Task input below:
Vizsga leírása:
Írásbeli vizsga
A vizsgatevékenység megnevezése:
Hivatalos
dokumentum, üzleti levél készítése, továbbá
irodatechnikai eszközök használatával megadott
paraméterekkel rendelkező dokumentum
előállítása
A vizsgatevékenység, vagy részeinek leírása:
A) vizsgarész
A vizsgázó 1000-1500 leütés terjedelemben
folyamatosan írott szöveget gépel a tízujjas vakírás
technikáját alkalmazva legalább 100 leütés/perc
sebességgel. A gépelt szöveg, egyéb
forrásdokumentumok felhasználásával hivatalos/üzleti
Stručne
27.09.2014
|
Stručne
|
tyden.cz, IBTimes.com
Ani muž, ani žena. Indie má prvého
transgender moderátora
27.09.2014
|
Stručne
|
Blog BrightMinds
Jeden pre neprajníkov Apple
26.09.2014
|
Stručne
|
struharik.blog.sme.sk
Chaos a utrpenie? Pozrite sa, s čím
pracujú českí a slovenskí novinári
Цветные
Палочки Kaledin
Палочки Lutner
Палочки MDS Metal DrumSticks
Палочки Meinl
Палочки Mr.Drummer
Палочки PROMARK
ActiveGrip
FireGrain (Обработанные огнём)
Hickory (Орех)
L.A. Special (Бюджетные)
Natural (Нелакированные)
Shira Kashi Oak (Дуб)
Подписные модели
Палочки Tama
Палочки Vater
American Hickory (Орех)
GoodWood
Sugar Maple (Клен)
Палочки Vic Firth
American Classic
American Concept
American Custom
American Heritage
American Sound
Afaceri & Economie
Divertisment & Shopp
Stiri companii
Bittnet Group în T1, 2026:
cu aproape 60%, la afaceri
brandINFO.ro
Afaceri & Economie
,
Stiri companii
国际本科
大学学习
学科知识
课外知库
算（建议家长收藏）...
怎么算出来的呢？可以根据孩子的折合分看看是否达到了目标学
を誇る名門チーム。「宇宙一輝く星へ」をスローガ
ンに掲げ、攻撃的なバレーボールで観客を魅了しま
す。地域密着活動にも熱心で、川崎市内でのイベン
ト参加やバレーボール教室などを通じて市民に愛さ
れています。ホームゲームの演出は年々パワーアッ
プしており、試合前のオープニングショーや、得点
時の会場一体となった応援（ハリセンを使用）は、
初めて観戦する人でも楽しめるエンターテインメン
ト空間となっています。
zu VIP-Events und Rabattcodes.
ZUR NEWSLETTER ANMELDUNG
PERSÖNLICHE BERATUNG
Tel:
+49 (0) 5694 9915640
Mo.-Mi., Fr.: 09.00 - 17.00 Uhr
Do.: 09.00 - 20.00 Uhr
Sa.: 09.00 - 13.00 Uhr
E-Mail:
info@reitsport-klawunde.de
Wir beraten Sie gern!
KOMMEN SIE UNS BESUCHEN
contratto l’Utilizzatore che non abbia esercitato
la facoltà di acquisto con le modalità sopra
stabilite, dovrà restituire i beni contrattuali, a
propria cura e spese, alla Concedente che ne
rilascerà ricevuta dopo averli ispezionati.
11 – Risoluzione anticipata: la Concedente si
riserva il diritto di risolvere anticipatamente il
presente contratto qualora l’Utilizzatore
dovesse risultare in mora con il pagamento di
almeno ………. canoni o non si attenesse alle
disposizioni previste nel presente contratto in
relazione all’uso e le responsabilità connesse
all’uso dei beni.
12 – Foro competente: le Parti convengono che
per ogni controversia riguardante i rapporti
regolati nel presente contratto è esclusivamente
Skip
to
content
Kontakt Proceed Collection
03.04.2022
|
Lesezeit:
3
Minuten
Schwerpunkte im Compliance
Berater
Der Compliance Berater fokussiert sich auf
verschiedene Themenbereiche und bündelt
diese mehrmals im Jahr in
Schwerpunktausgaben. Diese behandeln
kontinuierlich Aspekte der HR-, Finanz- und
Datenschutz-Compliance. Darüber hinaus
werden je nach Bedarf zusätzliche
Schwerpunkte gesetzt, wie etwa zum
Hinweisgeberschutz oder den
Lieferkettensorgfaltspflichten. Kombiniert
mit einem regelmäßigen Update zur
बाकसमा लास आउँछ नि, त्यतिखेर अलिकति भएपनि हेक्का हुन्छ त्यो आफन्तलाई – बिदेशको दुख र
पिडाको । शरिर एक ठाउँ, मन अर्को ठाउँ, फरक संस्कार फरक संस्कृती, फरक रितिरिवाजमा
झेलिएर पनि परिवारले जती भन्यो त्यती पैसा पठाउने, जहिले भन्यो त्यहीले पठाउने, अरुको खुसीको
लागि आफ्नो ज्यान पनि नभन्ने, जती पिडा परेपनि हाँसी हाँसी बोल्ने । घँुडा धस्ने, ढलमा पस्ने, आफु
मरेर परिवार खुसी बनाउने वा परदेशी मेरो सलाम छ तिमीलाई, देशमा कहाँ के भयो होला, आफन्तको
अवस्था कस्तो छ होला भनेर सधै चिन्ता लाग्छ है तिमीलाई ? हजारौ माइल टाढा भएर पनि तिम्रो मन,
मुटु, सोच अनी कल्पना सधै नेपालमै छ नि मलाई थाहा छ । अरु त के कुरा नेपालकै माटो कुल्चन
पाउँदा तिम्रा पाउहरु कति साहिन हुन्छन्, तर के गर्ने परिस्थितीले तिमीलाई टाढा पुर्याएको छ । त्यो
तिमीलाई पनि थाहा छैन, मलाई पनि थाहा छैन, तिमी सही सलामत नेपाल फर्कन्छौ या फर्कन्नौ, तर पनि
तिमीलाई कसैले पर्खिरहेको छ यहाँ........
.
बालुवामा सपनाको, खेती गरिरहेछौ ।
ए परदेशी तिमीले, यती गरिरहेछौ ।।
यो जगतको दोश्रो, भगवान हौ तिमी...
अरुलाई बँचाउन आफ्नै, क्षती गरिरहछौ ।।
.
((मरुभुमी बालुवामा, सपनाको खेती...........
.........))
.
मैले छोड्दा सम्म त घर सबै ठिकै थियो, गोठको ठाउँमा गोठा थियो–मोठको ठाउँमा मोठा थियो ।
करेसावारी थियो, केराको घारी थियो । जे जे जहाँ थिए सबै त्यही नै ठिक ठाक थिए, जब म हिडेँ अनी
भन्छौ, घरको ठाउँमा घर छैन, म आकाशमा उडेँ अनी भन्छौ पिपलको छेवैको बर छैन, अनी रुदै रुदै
End of Task input.
• [Exercise]
Please find every line in the records that contains the word "leütés", and copy it out.

• [Answer space]
A vizsgázó 1000-1500 leütés terjedelemben
technikáját alkalmazva legalább 100 leütés/perc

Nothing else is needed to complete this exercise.